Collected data
━━━

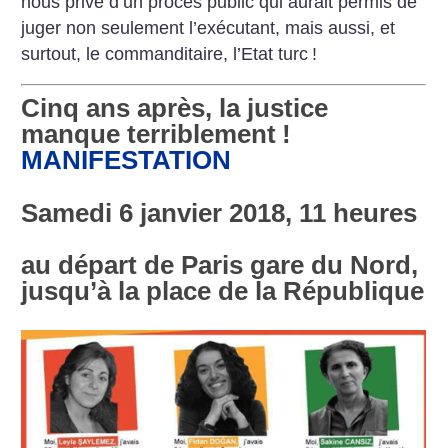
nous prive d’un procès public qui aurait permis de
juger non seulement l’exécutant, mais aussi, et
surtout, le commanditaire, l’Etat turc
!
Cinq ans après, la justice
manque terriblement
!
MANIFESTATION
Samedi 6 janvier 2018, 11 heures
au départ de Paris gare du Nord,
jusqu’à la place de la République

━━━

Work order:
Exactly the lines from the one containing "surtout, le commanditaire, l’Etat turc" to the last line of the entries above must be duplicated, with both of those lines included and nothing more.

Result:
surtout, le commanditaire, l’Etat turc
!
Cinq ans après, la justice
manque terriblement
!
MANIFESTATION
Samedi 6 janvier 2018, 11 heures
au départ de Paris gare du Nord,
jusqu’à la place de la République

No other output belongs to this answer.